• **What is required**
Render the lines as a numbered list, beginning with the first line of the entries below and continuing through the line that contains "[v(-66.3, -19.04) *". Leave out any blank lines.

━━ Dataset content

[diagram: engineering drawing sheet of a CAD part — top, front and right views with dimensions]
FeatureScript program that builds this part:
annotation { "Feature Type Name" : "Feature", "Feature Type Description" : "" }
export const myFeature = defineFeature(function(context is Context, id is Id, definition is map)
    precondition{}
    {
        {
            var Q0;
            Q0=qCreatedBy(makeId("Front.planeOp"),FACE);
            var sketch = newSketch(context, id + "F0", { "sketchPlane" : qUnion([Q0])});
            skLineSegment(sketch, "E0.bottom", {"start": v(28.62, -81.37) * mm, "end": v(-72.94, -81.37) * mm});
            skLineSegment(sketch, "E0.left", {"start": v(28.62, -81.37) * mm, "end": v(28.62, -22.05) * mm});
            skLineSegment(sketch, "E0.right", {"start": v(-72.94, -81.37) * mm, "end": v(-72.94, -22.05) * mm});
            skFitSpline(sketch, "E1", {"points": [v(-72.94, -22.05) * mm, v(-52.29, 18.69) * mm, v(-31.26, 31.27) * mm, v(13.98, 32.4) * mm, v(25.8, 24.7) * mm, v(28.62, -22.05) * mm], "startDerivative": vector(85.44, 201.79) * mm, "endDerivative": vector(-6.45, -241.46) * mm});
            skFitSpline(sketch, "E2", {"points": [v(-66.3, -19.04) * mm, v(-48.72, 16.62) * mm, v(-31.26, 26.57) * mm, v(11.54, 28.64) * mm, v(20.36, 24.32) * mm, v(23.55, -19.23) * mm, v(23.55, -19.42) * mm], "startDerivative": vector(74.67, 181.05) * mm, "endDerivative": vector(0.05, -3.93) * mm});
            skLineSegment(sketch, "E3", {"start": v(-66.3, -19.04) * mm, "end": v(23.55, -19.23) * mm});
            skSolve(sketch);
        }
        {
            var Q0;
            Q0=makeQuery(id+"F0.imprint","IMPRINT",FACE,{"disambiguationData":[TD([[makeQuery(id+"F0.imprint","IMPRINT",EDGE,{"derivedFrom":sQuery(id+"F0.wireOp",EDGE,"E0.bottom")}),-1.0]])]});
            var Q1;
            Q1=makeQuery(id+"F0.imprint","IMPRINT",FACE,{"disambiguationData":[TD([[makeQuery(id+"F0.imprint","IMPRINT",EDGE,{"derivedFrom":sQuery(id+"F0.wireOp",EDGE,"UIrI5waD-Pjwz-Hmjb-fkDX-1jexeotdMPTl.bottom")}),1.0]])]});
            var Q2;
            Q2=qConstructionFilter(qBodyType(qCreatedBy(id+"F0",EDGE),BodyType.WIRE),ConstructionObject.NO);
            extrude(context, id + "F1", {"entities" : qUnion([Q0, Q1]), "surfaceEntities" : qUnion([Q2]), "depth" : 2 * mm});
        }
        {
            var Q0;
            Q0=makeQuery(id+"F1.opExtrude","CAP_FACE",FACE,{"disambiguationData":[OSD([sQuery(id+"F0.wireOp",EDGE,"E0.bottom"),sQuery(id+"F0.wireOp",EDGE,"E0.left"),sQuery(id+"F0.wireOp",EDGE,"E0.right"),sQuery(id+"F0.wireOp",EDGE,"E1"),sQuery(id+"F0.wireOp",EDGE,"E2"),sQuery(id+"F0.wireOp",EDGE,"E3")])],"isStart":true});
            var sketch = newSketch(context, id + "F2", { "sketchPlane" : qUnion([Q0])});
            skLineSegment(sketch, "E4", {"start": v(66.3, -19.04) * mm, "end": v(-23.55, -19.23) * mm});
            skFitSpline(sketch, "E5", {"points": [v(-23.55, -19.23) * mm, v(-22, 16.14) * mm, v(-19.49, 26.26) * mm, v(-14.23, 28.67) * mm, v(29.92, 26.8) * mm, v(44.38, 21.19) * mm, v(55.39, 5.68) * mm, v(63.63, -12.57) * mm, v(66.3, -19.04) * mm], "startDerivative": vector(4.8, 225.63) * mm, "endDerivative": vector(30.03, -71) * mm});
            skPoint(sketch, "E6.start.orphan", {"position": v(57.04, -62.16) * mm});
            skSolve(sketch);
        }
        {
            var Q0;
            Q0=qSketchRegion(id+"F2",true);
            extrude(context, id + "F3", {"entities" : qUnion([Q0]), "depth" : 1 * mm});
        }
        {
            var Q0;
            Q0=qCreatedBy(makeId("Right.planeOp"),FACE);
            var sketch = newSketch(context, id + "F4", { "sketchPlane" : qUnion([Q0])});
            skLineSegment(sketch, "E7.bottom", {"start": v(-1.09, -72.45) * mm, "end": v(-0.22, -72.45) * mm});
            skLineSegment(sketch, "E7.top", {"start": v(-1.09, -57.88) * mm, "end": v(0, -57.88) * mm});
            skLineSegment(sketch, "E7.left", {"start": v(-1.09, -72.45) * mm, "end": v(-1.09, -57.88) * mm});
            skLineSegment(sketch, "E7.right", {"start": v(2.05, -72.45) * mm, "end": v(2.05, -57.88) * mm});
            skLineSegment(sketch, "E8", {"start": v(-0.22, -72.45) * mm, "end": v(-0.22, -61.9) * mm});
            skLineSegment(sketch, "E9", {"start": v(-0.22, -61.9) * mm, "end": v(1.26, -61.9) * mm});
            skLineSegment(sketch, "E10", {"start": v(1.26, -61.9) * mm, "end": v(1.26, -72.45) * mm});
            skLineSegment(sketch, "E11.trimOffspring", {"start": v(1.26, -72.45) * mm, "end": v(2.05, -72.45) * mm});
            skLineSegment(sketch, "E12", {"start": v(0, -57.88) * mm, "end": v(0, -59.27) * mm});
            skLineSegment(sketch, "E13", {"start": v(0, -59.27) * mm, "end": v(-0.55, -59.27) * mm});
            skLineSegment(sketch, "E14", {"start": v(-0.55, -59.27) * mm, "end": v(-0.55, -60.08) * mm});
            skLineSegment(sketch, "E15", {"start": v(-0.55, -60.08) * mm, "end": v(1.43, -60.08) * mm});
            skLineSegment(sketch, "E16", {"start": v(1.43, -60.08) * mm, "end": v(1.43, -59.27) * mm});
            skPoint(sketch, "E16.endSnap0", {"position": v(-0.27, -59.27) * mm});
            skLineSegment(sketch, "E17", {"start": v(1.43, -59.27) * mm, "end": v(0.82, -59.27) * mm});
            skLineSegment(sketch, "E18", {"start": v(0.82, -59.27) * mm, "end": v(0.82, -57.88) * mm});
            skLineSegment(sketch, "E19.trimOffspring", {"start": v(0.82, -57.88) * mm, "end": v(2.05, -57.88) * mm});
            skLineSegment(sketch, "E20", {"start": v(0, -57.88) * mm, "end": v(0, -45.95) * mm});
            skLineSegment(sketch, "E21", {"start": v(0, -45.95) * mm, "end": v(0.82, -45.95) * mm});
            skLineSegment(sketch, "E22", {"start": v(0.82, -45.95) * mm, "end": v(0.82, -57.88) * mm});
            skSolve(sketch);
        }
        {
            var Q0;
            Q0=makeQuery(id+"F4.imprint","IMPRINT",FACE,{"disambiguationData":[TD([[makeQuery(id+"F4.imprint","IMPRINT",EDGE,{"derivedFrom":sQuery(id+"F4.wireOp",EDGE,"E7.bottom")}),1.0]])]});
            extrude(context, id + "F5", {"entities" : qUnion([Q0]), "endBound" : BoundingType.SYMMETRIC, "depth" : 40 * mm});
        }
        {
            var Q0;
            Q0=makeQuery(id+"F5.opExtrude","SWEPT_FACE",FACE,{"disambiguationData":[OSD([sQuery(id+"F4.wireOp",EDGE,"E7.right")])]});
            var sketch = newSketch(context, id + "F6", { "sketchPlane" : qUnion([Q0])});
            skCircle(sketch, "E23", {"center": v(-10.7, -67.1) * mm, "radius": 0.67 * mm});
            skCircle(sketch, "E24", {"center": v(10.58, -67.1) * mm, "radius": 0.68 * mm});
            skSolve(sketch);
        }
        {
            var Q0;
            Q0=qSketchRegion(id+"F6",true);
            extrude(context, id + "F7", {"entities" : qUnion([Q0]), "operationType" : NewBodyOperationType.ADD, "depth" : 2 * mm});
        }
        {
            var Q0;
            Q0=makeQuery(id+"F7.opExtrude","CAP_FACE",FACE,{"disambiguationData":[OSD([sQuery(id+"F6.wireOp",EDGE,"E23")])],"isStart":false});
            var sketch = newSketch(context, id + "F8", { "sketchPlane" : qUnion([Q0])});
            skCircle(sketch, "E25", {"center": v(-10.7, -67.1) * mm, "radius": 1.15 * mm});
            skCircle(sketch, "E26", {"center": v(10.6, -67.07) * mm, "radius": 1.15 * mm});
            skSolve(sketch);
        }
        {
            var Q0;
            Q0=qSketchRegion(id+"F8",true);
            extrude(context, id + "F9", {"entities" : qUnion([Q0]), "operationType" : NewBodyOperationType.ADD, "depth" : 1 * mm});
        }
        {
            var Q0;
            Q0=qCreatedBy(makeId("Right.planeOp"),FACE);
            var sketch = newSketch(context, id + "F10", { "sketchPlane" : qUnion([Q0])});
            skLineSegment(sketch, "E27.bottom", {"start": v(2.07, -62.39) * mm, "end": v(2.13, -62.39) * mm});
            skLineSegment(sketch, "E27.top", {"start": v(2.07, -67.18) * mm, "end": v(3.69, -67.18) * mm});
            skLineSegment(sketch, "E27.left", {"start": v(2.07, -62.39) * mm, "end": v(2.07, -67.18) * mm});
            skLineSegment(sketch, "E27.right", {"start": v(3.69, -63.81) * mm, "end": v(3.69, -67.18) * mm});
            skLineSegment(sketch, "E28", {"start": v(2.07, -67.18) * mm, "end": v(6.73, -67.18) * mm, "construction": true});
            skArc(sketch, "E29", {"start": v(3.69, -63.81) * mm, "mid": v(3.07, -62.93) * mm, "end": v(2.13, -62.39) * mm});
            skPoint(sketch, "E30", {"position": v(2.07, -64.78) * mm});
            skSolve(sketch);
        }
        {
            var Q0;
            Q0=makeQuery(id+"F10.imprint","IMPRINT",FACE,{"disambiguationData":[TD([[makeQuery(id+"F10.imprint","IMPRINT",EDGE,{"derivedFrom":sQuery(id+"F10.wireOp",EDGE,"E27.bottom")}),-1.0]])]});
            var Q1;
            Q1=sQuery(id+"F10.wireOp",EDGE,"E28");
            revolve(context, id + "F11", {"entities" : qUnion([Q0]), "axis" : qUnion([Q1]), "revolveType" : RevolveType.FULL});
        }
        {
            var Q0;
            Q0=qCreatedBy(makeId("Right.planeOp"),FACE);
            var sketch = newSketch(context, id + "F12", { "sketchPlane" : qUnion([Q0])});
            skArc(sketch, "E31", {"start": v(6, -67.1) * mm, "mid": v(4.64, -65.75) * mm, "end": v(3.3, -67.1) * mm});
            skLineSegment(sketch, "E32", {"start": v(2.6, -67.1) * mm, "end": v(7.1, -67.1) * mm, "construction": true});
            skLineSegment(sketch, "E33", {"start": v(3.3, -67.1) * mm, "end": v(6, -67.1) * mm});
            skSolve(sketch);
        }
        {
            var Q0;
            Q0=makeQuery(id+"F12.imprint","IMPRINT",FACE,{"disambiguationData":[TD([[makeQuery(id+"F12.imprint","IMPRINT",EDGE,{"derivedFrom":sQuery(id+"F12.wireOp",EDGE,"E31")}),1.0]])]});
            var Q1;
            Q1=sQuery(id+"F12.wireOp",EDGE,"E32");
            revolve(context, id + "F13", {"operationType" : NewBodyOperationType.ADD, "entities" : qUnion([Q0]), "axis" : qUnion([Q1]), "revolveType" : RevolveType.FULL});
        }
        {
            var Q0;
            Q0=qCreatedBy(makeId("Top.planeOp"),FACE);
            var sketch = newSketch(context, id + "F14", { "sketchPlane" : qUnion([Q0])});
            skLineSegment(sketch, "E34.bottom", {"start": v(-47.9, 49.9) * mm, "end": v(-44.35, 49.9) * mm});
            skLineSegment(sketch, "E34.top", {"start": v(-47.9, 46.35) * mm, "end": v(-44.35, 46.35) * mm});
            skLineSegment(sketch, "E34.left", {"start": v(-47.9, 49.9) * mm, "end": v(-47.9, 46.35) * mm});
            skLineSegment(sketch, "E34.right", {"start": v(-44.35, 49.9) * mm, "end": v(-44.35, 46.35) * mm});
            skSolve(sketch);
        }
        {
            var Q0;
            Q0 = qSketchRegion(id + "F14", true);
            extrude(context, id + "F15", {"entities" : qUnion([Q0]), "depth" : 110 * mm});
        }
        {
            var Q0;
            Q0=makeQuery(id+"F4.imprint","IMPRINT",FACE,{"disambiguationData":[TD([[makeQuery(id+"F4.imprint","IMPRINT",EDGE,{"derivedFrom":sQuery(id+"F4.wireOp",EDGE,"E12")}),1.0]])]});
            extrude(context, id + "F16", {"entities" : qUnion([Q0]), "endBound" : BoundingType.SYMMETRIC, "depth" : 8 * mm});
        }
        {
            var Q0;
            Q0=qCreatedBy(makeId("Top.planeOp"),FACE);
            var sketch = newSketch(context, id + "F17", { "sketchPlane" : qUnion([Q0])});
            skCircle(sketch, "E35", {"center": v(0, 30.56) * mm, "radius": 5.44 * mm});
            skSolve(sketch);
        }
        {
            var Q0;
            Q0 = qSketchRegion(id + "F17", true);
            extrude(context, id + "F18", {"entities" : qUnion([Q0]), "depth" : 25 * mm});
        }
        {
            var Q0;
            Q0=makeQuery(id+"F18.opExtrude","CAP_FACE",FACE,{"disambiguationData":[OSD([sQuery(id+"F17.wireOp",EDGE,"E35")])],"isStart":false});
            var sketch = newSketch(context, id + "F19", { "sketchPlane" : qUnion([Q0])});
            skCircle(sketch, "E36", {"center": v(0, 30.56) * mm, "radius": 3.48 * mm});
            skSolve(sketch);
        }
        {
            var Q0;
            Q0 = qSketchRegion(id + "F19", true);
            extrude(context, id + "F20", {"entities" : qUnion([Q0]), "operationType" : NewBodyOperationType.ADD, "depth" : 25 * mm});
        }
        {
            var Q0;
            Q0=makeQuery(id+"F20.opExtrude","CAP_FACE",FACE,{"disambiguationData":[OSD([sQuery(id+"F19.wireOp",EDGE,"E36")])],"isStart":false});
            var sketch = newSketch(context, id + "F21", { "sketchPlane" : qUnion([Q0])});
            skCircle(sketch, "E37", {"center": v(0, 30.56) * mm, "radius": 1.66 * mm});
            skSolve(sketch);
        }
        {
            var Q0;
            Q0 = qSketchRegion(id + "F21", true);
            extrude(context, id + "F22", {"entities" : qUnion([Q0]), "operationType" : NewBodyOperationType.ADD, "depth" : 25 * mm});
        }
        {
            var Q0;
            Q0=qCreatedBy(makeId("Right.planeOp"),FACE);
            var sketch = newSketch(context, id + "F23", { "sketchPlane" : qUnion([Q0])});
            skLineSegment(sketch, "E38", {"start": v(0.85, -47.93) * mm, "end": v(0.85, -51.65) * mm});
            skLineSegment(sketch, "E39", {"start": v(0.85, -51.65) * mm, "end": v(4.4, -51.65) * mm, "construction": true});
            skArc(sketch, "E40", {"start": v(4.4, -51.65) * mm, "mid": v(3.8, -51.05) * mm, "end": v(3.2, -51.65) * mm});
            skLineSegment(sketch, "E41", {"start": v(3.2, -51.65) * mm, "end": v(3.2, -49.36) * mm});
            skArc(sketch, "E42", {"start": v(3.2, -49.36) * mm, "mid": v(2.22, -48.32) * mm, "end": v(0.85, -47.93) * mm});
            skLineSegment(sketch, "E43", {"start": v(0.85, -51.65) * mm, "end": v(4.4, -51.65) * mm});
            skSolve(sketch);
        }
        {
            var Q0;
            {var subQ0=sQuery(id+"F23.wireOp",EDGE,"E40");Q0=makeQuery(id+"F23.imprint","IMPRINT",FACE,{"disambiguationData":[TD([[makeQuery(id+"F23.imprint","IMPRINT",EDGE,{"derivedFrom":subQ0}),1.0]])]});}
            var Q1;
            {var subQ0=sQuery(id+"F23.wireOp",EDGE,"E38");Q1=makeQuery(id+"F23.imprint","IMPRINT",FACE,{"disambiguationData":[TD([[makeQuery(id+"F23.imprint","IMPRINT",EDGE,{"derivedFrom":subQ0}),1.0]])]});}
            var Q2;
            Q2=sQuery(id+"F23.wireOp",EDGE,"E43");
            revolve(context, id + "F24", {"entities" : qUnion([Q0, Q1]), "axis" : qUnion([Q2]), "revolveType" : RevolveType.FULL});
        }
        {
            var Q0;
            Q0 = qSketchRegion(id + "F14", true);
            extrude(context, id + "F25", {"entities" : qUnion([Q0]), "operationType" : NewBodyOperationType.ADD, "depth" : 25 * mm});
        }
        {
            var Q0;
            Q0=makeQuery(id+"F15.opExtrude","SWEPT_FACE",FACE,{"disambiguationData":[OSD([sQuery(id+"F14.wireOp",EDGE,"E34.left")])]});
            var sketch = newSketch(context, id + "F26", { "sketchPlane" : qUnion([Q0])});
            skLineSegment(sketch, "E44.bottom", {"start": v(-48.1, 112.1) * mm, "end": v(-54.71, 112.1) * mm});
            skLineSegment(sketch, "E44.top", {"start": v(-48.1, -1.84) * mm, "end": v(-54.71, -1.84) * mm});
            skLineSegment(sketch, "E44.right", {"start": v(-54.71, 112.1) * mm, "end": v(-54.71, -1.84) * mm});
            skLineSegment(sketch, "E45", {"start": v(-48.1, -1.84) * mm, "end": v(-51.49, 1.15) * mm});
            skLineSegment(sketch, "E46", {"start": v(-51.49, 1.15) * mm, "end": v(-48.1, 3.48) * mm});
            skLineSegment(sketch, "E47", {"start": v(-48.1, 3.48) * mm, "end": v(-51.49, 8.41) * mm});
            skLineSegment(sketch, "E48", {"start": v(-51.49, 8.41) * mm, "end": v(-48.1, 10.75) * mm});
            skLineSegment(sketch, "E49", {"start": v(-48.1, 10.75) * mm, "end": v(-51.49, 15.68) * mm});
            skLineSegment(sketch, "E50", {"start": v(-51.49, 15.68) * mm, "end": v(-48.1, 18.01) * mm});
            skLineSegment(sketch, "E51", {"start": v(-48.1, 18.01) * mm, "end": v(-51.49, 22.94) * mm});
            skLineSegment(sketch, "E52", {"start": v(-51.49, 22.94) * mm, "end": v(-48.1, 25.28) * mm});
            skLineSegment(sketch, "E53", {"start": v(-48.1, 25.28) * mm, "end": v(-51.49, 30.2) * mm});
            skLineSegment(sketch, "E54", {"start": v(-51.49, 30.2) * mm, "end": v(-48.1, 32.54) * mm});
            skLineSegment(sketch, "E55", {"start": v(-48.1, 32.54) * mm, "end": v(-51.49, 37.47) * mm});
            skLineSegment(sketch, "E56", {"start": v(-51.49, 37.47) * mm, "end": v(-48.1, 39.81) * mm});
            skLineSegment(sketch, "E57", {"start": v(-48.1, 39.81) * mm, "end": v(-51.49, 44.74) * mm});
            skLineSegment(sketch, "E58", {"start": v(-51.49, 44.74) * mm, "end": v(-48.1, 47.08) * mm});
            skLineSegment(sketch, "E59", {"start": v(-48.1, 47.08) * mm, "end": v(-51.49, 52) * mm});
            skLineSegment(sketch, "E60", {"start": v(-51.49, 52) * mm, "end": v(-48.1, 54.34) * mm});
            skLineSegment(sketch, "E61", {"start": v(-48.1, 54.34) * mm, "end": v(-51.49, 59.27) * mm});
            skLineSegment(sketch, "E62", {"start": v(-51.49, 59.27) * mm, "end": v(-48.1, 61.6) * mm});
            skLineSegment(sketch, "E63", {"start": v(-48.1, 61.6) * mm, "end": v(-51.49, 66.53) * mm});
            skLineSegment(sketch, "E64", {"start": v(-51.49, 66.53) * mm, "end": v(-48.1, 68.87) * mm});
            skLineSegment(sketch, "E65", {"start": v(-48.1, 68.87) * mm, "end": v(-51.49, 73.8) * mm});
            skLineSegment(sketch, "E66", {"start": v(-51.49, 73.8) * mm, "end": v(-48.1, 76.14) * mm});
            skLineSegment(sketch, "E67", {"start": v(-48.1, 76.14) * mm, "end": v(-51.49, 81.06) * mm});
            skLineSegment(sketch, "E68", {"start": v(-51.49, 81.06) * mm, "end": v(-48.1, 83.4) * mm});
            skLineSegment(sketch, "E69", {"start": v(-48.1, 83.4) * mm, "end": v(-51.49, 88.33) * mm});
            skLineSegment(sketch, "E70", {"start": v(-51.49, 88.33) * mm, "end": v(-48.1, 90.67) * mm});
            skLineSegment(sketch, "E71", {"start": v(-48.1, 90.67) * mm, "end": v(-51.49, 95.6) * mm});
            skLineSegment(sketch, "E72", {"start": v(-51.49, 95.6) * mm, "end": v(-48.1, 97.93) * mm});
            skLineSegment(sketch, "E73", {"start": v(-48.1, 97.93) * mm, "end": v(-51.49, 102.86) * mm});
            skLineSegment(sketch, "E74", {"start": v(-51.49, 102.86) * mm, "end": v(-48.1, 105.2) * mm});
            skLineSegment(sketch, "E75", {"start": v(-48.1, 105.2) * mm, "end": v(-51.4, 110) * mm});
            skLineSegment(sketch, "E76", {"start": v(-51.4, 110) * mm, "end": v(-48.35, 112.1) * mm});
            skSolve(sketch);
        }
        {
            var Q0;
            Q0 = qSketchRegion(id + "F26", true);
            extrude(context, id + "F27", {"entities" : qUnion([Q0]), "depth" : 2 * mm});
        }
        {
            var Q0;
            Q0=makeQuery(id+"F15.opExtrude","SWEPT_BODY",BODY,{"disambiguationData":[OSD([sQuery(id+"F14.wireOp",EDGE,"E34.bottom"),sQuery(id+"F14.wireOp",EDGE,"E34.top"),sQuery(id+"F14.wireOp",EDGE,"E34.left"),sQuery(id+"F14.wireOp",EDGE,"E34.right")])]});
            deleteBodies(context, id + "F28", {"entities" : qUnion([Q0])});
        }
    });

━━━━

• **Written response**
1. [diagram: engineering drawing sheet of a CAD part — top, front and right views with dimensions]
2. FeatureScript program that builds this part:
3. annotation { "Feature Type Name" : "Feature", "Feature Type Description" : "" }
4. export const myFeature = defineFeature(function(context is Context, id is Id, definition is map)
5.     precondition{}
6.     {
7.         {
8.             var Q0;
9.             Q0=qCreatedBy(makeId("Front.planeOp"),FACE);
10.             var sketch = newSketch(context, id + "F0", { "sketchPlane" : qUnion([Q0])});
11.             skLineSegment(sketch, "E0.bottom", {"start": v(28.62, -81.37) * mm, "end": v(-72.94, -81.37) * mm});
12.             skLineSegment(sketch, "E0.left", {"start": v(28.62, -81.37) * mm, "end": v(28.62, -22.05) * mm});
13.             skLineSegment(sketch, "E0.right", {"start": v(-72.94, -81.37) * mm, "end": v(-72.94, -22.05) * mm});
14.             skFitSpline(sketch, "E1", {"points": [v(-72.94, -22.05) * mm, v(-52.29, 18.69) * mm, v(-31.26, 31.27) * mm, v(13.98, 32.4) * mm, v(25.8, 24.7) * mm, v(28.62, -22.05) * mm], "startDerivative": vector(85.44, 201.79) * mm, "endDerivative": vector(-6.45, -241.46) * mm});
15.             skFitSpline(sketch, "E2", {"points": [v(-66.3, -19.04) * mm, v(-48.72, 16.62) * mm, v(-31.26, 26.57) * mm, v(11.54, 28.64) * mm, v(20.36, 24.32) * mm, v(23.55, -19.23) * mm, v(23.55, -19.42) * mm], "startDerivative": vector(74.67, 181.05) * mm, "endDerivative": vector(0.05, -3.93) * mm});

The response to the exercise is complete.